Nem tudo correu bem: “Tivemos problemas com oficiais chineses, mas com a ajuda de Deus conseguimos cruzar a China e entrar noutros países da Ásia. Só que a minha família foi presa por ter entrado ilegalmente na China. Depois de 50 dias a visitar a prisão e a tentar negociar a saída, percebi que não tinha dinheiro que me pediam para os libertar. Estava perdida e sentia-me no escuro”, desabafa. Depois, Hyeonseo Lee descobriu que “os anjos existem e estão entre nós”.
O anjo de Hyeonseo Lee apareceu sob a forma de um homem australiano, que tinha sabido da história da norte-coreana e que queria ajudar: “Ele pegou num cartão de crédito, levantou dinheiro e resgatou não só a minha família como mais três pessoas na mesma situação que eles. O que ele fez mudou a minha vida. Eu achava que o mundo era frio. Agora percebo que não”, confessa. Mas isso não lhe retira sofrimento.

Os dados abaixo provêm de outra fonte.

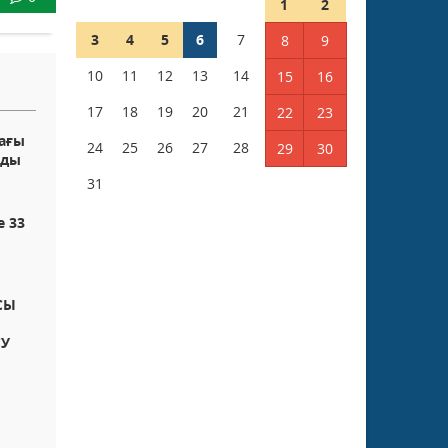
1
2
3
4
5
6
7
8
9
10
11
12
13
14
15
16
17
18
19
20
21
22
23
ағы
24
25
26
27
28
29
30
лды
31
е 33
СЫ
СУ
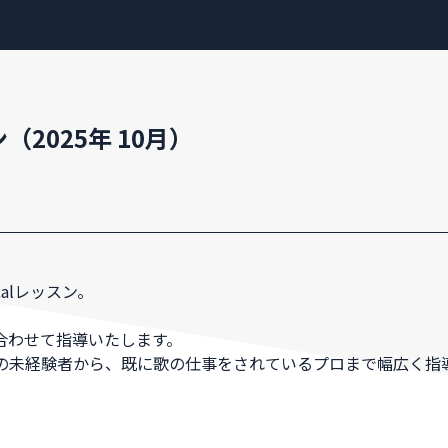
ン（2025年 10月）
NEWS
calレッスン。
PROFILE
合わせて指導いたします。
の未経験者から、既に歌の仕事をされているプロまで幅広く指
SCHEDULE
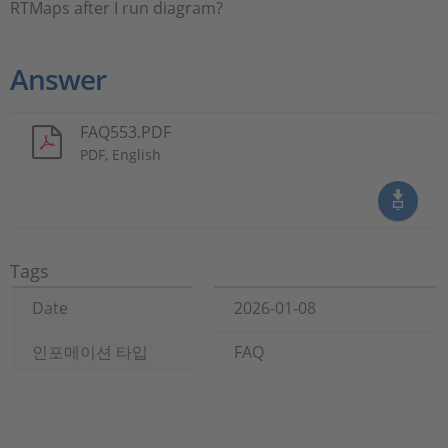
RTMaps after I run diagram?
Answer
FAQ553.PDF
PDF, English
Tags
Date
2026-01-08
인포메이션 타입
FAQ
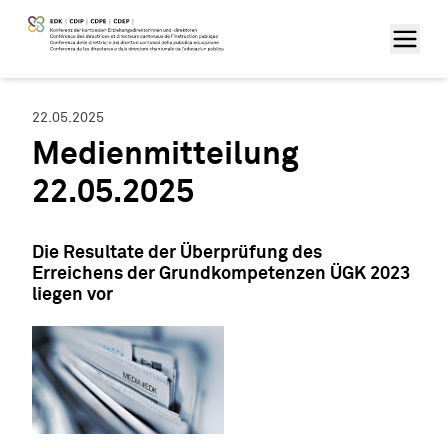
22.05.2025
Medienmitteilung
22.05.2025
Die Resultate der Überprüfung des
Erreichens der Grundkompetenzen ÜGK 2023
liegen vor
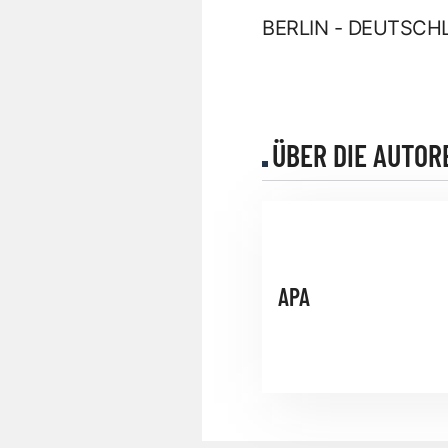
BERLIN - DEUTSCH
ÜBER DIE AUTOR
APA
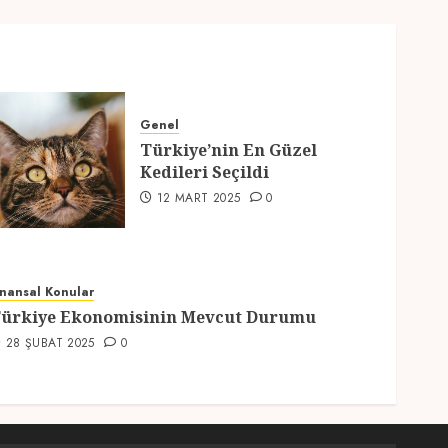
Genel
Türkiye’nin En Güzel
Kedileri Seçildi
12 MART 2025
0
inansal Konular
ürkiye Ekonomisinin Mevcut Durumu
28 ŞUBAT 2025
0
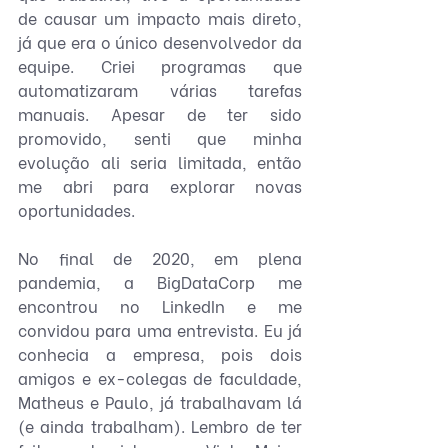
de causar um impacto mais direto, 
já que era o único desenvolvedor da 
equipe. Criei programas que 
automatizaram várias tarefas 
manuais. Apesar de ter sido 
promovido, senti que minha 
evolução ali seria limitada, então 
me abri para explorar novas 
oportunidades.
No final de 2020, em plena 
pandemia, a BigDataCorp me 
encontrou no LinkedIn e me 
convidou para uma entrevista. Eu já 
conhecia a empresa, pois dois 
amigos e ex-colegas de faculdade, 
Matheus e Paulo, já trabalhavam lá 
(e ainda trabalham). Lembro de ter 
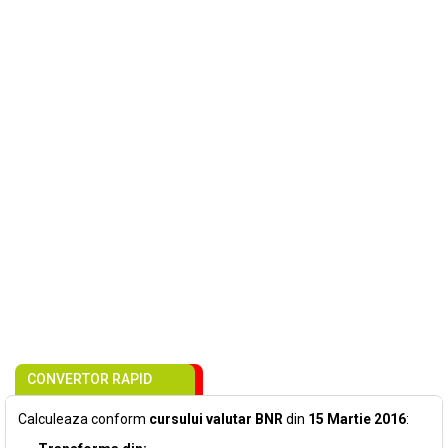
CONVERTOR RAPID
Calculeaza conform
cursului valutar BNR
din
15 Martie 2016
:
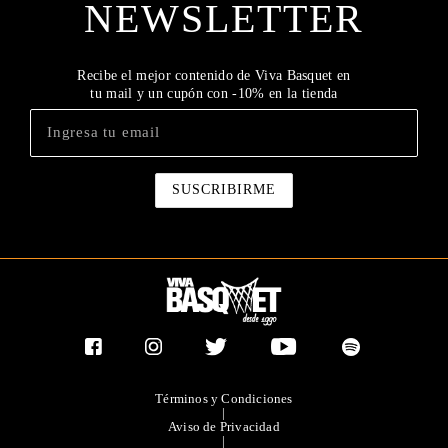
NEWSLETTER
Recibe el mejor contenido de Viva Basquet en
tu mail y un cupón con -10% en la tienda
Términos y Condiciones
|
Aviso de Privacidad
|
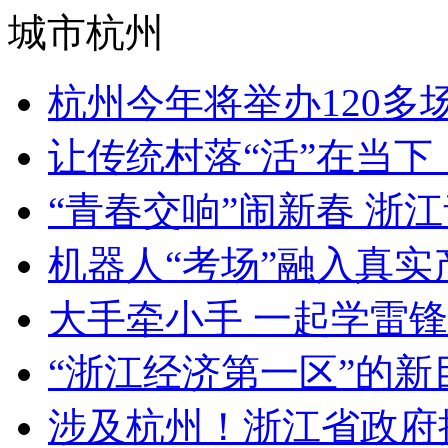
城市杭州
杭州今年将举办120多
让传统村落“活”在当下 
“青春交响”闹新春 浙江
机器人“考场”融入真实产
大手牵小手 一起学雷锋
“浙江经济第一区”的新目
涉及杭州！浙江省政府批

Paguei muito para ter a liberdade que tenho hoje. Mandei para o lixo 17 anos de memórias e estive 14 anos separada de toda a gente que era importante para mim. Agora, as coisas mais preciosas que tenho são simples como tomar chá numa esplanada. Isso é liberdade. E só conheço essa realidade há nove anos. Espero que dure para sempre.”
Hyeonseo Lee considera-se, por isso, “uma das poucas sortudas”. Isto porque “muitas das pessoas que fogem só encontram traficantes de seres humanos para os receber na China. Só uma pequena percentagem dos desertores da Coreia do Norte consegue liberdade quando sai de casa”.